» Study questions
A – In the text on drone strikes, how many people were killed in the attack on the Karachi airport?
B – List every means the drone strikes text says the Obama administration has used to covertly continue the "war on terror."
C – Write out the passage of the drone strikes text between "With the continued" and "of drone strikes.", inclusive.
──────── Study text
DEBUNKING THE EFFECTIVENESS OF DRONE STRIKES
Why drone strikes increase support for militancy in the long term
NEW DELHI: With the peace talks between the Pakistani government and the Tehreek-i-Taliban Pakistan (TTP) collapsing following the gruesome attack on the Karachi airport that left 40 people dead, the United States has resumed drone strikes in North Waziristan, after a six month lull. The strikes, are targeting “militants” in the Taliban stronghold, and complimenting a military offensive by the Pakistani army called Operation Zarb-i-Azb.
While President Bush started the “war on terror”, the Obama administration, although publicly declaring its intentions to end the war, has covertly continued it using drone strikes, special operations and sophisticated surveillance. The use of drones has increased significantly under President Obama’s two terms, with Obama launching more than six times the number of drone strikes in his first term in office than Bush did throughout his eight years.
With the continued use of drones -- often portrayed as a better alternative to ground operations -- The Citizen will debunk some of the most common myths associated with the effectiveness of drone strikes.
────────────────
──────── Data
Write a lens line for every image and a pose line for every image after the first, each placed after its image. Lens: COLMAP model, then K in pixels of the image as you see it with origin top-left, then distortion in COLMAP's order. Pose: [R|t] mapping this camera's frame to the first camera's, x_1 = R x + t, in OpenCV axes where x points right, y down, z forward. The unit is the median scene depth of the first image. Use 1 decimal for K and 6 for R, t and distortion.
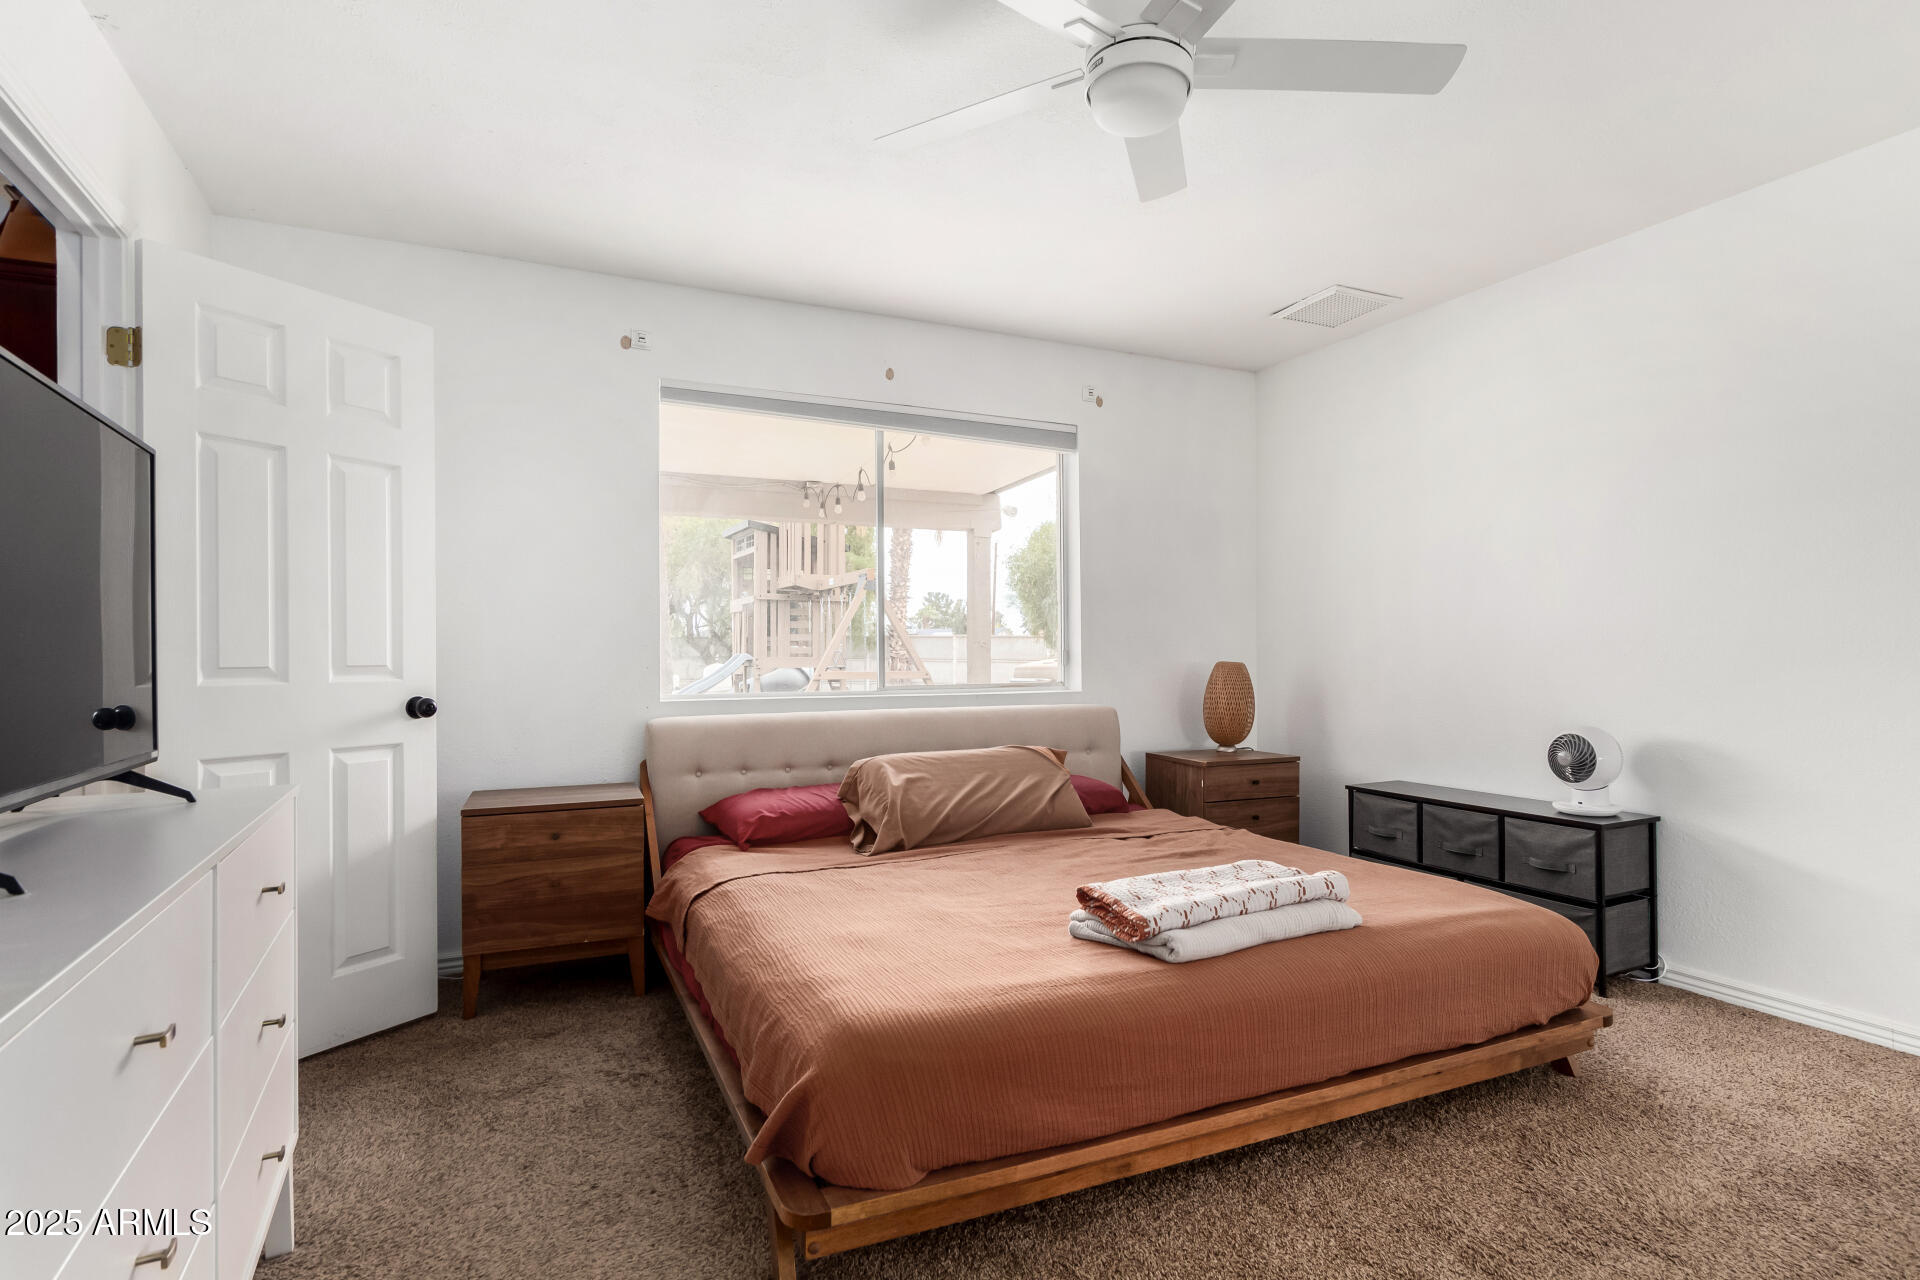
lens RADIAL K [[985.6, 0, 967.3], [0, 985.6, 652.2], [0, 0, 1]] dist [-0.001262, -0.000180]
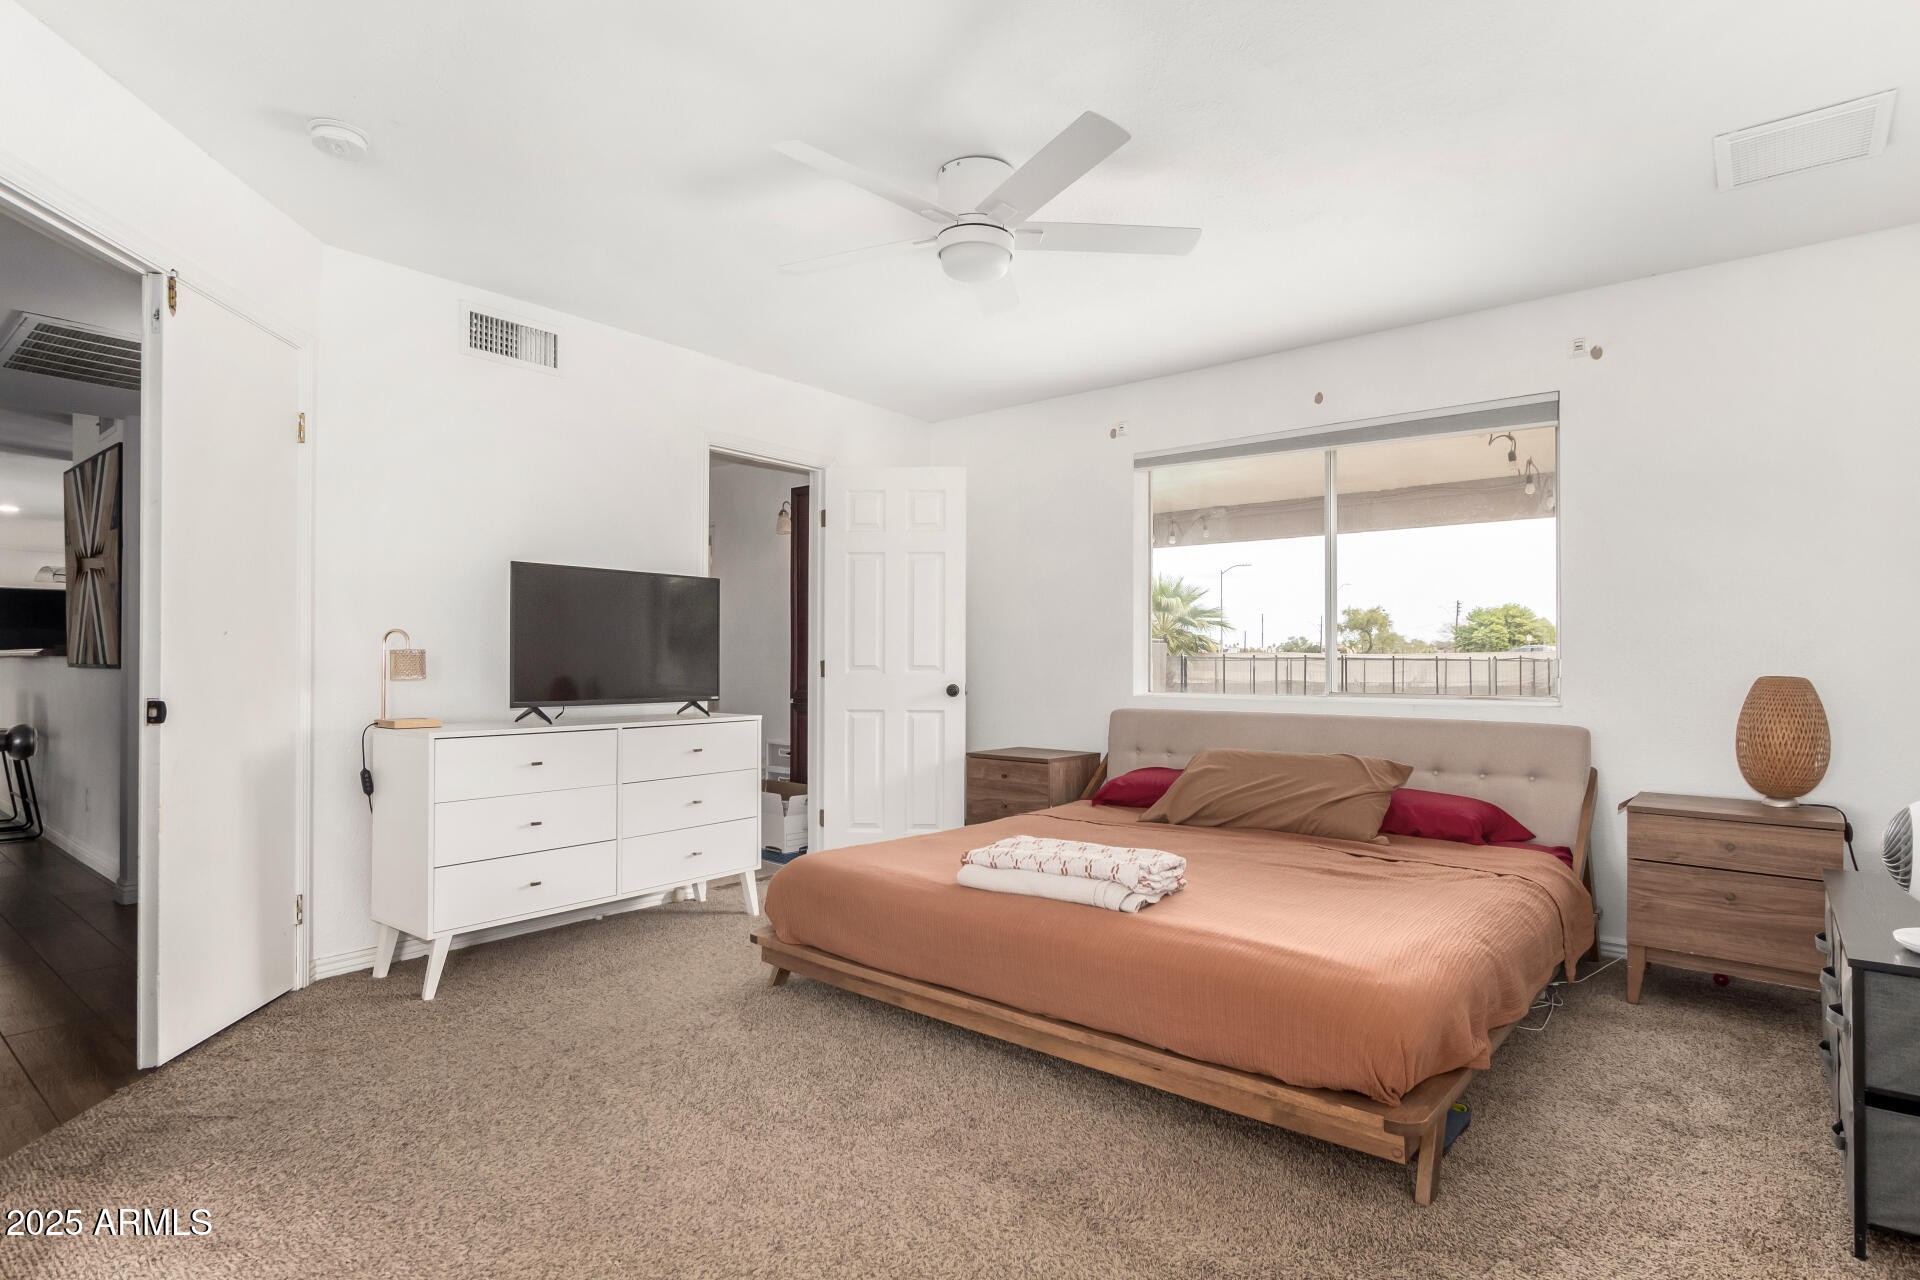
────────────────
» Activity answers
A – 40 people

B – drone strikes, special operations, sophisticated surveillance

C –
With the continued use of drones -- often portrayed as a better alternative to ground operations -- The Citizen will debunk some of the most common myths associated with the effectiveness of drone strikes.